I’ve been so close to it before, and it’s tough when you are so close

She’s never paddled in Barnaul before. Never even visited it. She’s using a rental boat, but so is everyone else. It’s as close to a level playing field as you can get after a year when covid has wreaked havoc on the sport program.

At the other end of the last-minute qualification spectrum is Brandon Wei Cheng Ooi of Singapore. He’s hoping to earn a ticket to Tokyo in the men’s K1 200, which would make him just the second Singaporean, and the first male, to compete in the canoe sprint at an Olympic Games.

As the saying goes, you have to be in it to win it, but Cheng believes Paris in 2024, or even Los Angeles in 2028, are much more realistic options.

“I’m a little bit nervous, I’ve never been here before, so I’m excited to see this place and excited to race again,” Cheng said.

“Of course the world stage is definitely not an easy place to win, especially if there is only one place available. I’m just going to take this as an opportunity to test myself and see where I’m at. As in every four years, we will see where we are.”

What is important for Cheng is that canoe sprint in Singapore is once again getting attention. The tiny island country has a good chance of earning a Tokyo quota in the women’s event, which would be a good result after several years of steady growth.

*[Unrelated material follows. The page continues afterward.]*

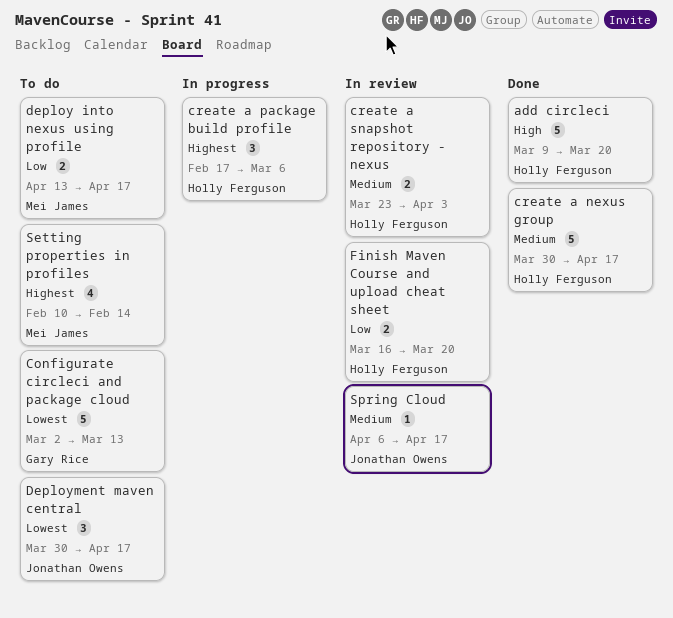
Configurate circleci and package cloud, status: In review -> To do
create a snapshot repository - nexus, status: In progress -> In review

The Singapore Canoe Federation is very proactive, and has signed up two leading Hungarian coaches to help build the elite level athletes.

The world stage is definitely not an easy place to win.

“I think because of recent success in Asia, and South-East Asia, it really shot the popularity up,” he said.

“We managed to get quite a bit of funding for the kids events, a pipeline to the high performance side, and to help participation as well. It’s a really good sign for us for the future, and we’ll see how it goes.

“2012 was a very proud moment for us Singaporeans, to show that we can compete on the world stage. I think if we are able to qualify here, or in Paris or Los Angeles, it will show that we have something to show the world, and will definitely  bring the level of the sport up in Singapore.”

Cheng is determined to make this trip to Barnaul count. In 2021 international travel is not easy for anyone, but for Singaporeans it is particularly onerous. Elite athletes can get exceptions allowing them to leave the country, but on their return they face three weeks in compulsory hotel quarantine.

If Cheng has to serve those three weeks after the Tokyo Olympics, won’t care a bit. He’ll have plenty of time to reflect on his Olympic debut. But if those three weeks come before Tokyo – well, plenty of time to dream about Paris and Los Angeles.